À noter que l’IA est utilisée comme instrument de modération depuis plusieurs années maintenant. Nuance, on ne parle pas ici d’IA générative : l’outil travaille en coulisses pour repérer ce que l’œil humain ne voit pas toujours. « Grâce à l’IA, on va pouvoir identifier des profils qui likent beaucoup trop souvent », explique l’ancienne juriste. De même, le mass-liking, c’est-à-dire le fait de liker des centaines de profils en une seconde, est considéré comme un signal d’alerte
La plateforme mise en outre sur l’empreinte numérique des photos pour empêcher les fraudeurs bannis de revenir sous une autre identité. Mais Karima Ben Abdelmalek veut aller plus loin en engageant sa communauté : « On essaye de faire de l’anticipation, de la prévention et de l’éducation en amont, parce qu’on sait que c’est un phénomène qui noie déjà les réseaux sociaux. Si on n’apprend pas de ce qui s’y passe, on risque d’arriver trop tard ».
happn compte aussi s’attaquer plus sérieusement au fléau des arnaques sentimentales. Dès le deuxième trimestre 2026, l’app va déployer une IA capable de détecter certains schémas des brouteurs. Le signal d’alarme ? Une demande trop rapide de basculer sur WhatsApp, par exemple. « Dès que vous donnez votre numéro, vous sortez de la zone de sécurité. Notre rôle est de dire : attention, restez ici, c’est là que vous êtes protégés », étaye la CEO.

L’IA, mais pas pour tout et n’importe quoi
Alors que certains géants américains du secteur commencent à tester des assistants conversationnels pour aider les utilisateurs timides à briser la glace, happn choisit de tracer une frontière très nette. Pour Karima Ben Abdelmalek, laisser un algorithme rédiger des messages de séduction à la place d’un humain est une fausse bonne idée qui mène droit à l’échec amoureux.
« Il y a quelqu’un qui va très bien s’exprimer dans une conversation grâce à l’IA, mais si ensuite vous allez boire un verre avec cette personne et que vous vous rendez compte qu’elle n’échange pas du tout de la même manière, le décalage va être terrible », prévient-elle. Dans un monde numérique de plus en plus poli par les algorithmes, la sincérité peut devenir un argument de différenciation. L’enjeu est de préserver la personnalité réelle, garante d’une rencontre réussie sur le long terme.
happn ne tire pas un trait sur l’IA pour autant. La plateforme cherche simplement à déplacer la technologie là où elle apporte une valeur ajoutée sans dénaturer l’échange, comme la logistique du premier rendez-vous. C’est la mission de la fonctionnalité « Perfect Date » : elle analyse les points communs et les centres d’intérêt partagés pour suggérer un lieu de rencontre concret.
Si deux utilisateurs partagent une passion pour l’art contemporain ou le crossfit, l’outil pourra proposer une exposition ou une salle de sport spécifique dans leur quartier commun. « C’est un vrai facilitateur parce qu’on ne pouvait pas le faire sans l’IA : ce serait beaucoup trop de travail de recenser tous les lieux où on peut sortir pour faire des rencontres », précise la dirigeante.
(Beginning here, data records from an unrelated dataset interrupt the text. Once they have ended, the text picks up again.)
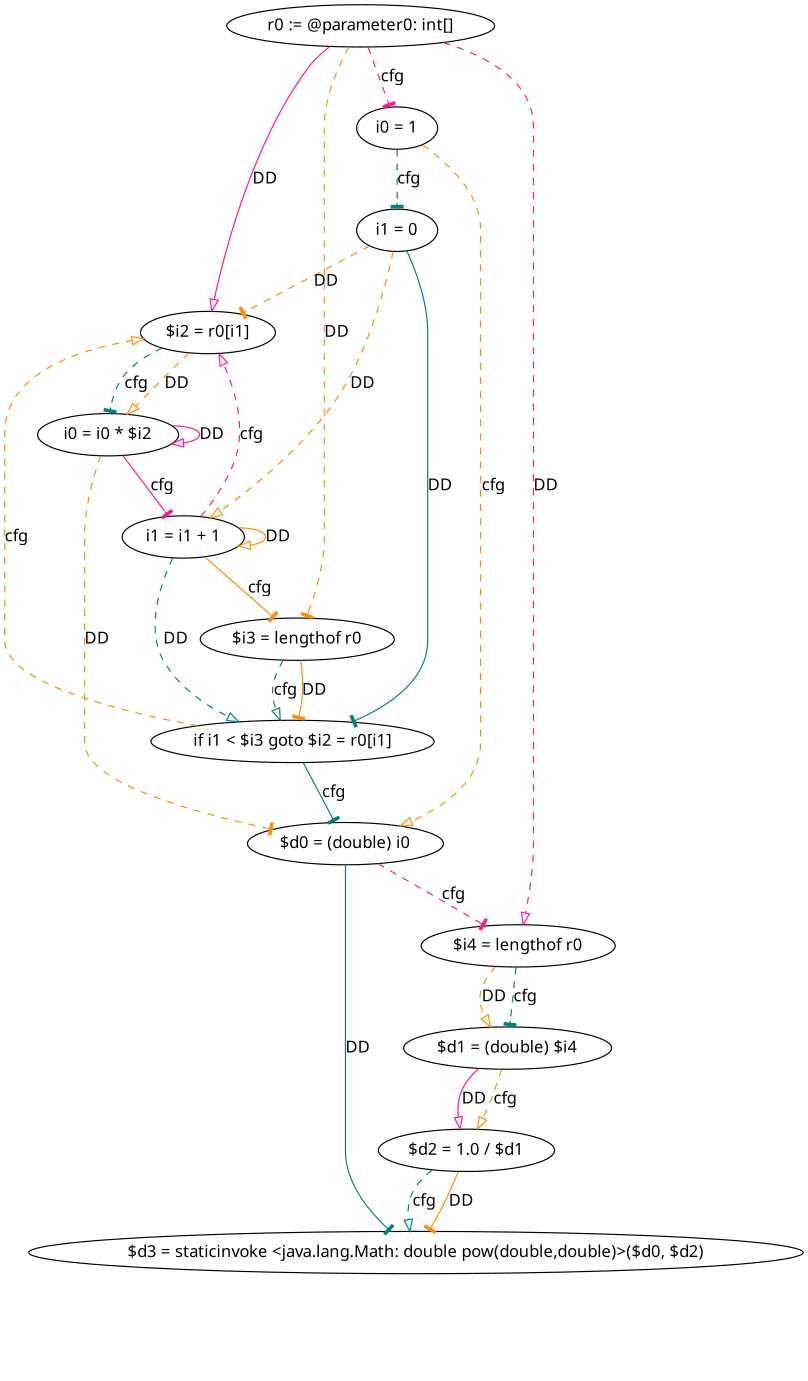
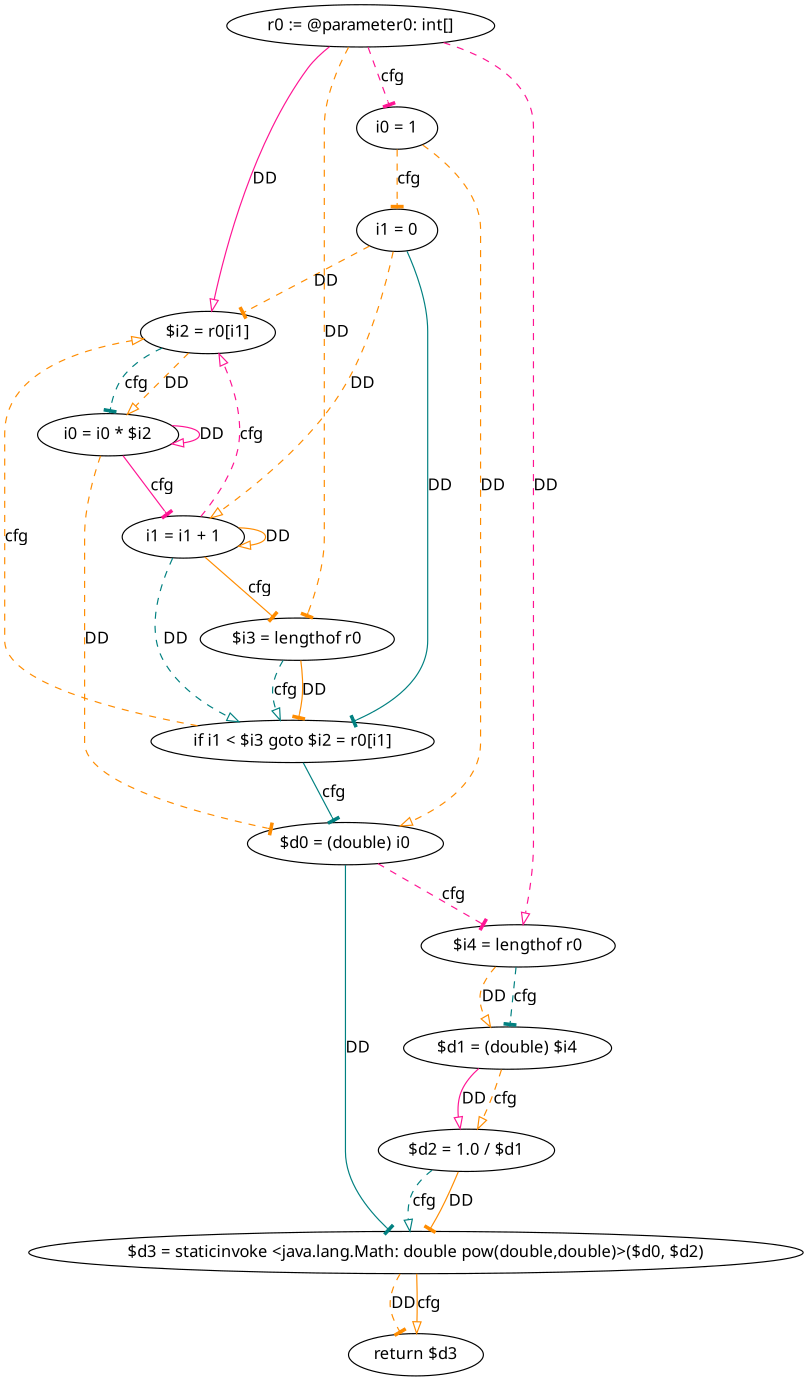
  digraph {
    fontname="Noto Sans"
    node [fontname="Noto Sans"]
    edge [arrowhead=tee color=darkorange fontname="Noto Sans" style=dashed]
    n1 [label="r0 := @parameter0: int[]"]
    n2 [label="i0 = 1"]
    n3 [label="$i2 = r0[i1]"]
    n4 [label="$i3 = lengthof r0"]
    n5 [label="$i4 = lengthof r0"]
    n6 [label="i1 = 0"]
    n7 [label="$d0 = (double) i0"]
    n8 [label="i0 = i0 * $i2"]
    n9 [label="if i1 < $i3 goto $i2 = r0[i1]"]
    n10 [label="$d1 = (double) $i4"]
    n11 [label="i1 = i1 + 1"]
    n12 [label="$d3 = staticinvoke <java.lang.Math: double pow(double,double)>($d0, $d2)"]
+   n13 [label="return $d3"]
    n14 [label="$d2 = 1.0 / $d1"]
    n1 -> n2 [color=deeppink label=cfg]
    n1 -> n3 [arrowhead=onormal color=deeppink label=DD style=solid]
    n1 -> n4 [label=DD]
    n1 -> n5 [arrowhead=onormal color=deeppink label=DD]
-   n2 -> n6 [color=teal label=cfg]
-   n2 -> n7 [arrowhead=onormal label=cfg]
+   n2 -> n6 [label=cfg]
+   n2 -> n7 [arrowhead=onormal label=DD]
    n3 -> n8 [arrowhead=onormal label=DD]
    n3 -> n8 [color=teal label=cfg]
    n4 -> n9 [label=DD style=solid]
    n4 -> n9 [arrowhead=onormal color=teal label=cfg]
    n5 -> n10 [arrowhead=onormal label=DD]
    n5 -> n10 [color=teal label=cfg]
    n6 -> n3 [label=DD]
    n6 -> n9 [color=teal label=DD style=solid]
    n6 -> n11 [arrowhead=onormal label=DD]
    n7 -> n5 [color=deeppink label=cfg]
    n7 -> n12 [color=teal label=DD style=solid]
    n8 -> n7 [label=DD]
    n8 -> n8 [arrowhead=onormal color=deeppink label=DD style=solid]
    n8 -> n11 [color=deeppink label=cfg style=solid]
    n9 -> n3 [arrowhead=onormal label=cfg]
    n9 -> n7 [color=teal label=cfg style=solid]
    n10 -> n14 [arrowhead=onormal color=deeppink label=DD style=solid]
    n10 -> n14 [arrowhead=onormal label=cfg]
    n11 -> n3 [arrowhead=onormal color=deeppink label=cfg]
    n11 -> n4 [label=cfg style=solid]
    n11 -> n9 [arrowhead=onormal color=teal label=DD]
    n11 -> n11 [arrowhead=onormal label=DD style=solid]
+   n12 -> n13 [label=DD]
+   n12 -> n13 [arrowhead=onormal label=cfg style=solid]
    n14 -> n12 [label=DD style=solid]
    n14 -> n12 [arrowhead=onormal color=teal label=cfg]
  }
Selon elle, l’approche de happn prend tout son sens dans un Web saturé de contenus générés par IA et de deepfakes. « La confiance des utilisateurs est presque vitale. Si nous ne l’avons pas, c’est quand même notre modèle qui tombe à l’eau », conclut la dirigeante.
- Face à l’explosion des profils générés par IA, happn mise sur un bouton de signalement et une modération proactive pour protéger l’authenticité de ses « crossing ».
- La plateforme refuse d’intégrer l’IA dans les conversations pour éviter tout décalage déceptif lors du passage du virtuel au réel.
- L’intelligence artificielle est ici réorientée vers la sécurité et la logistique du premier rendez-vous, avec pour priorité absolue la préservation de la confiance des utilisateurs.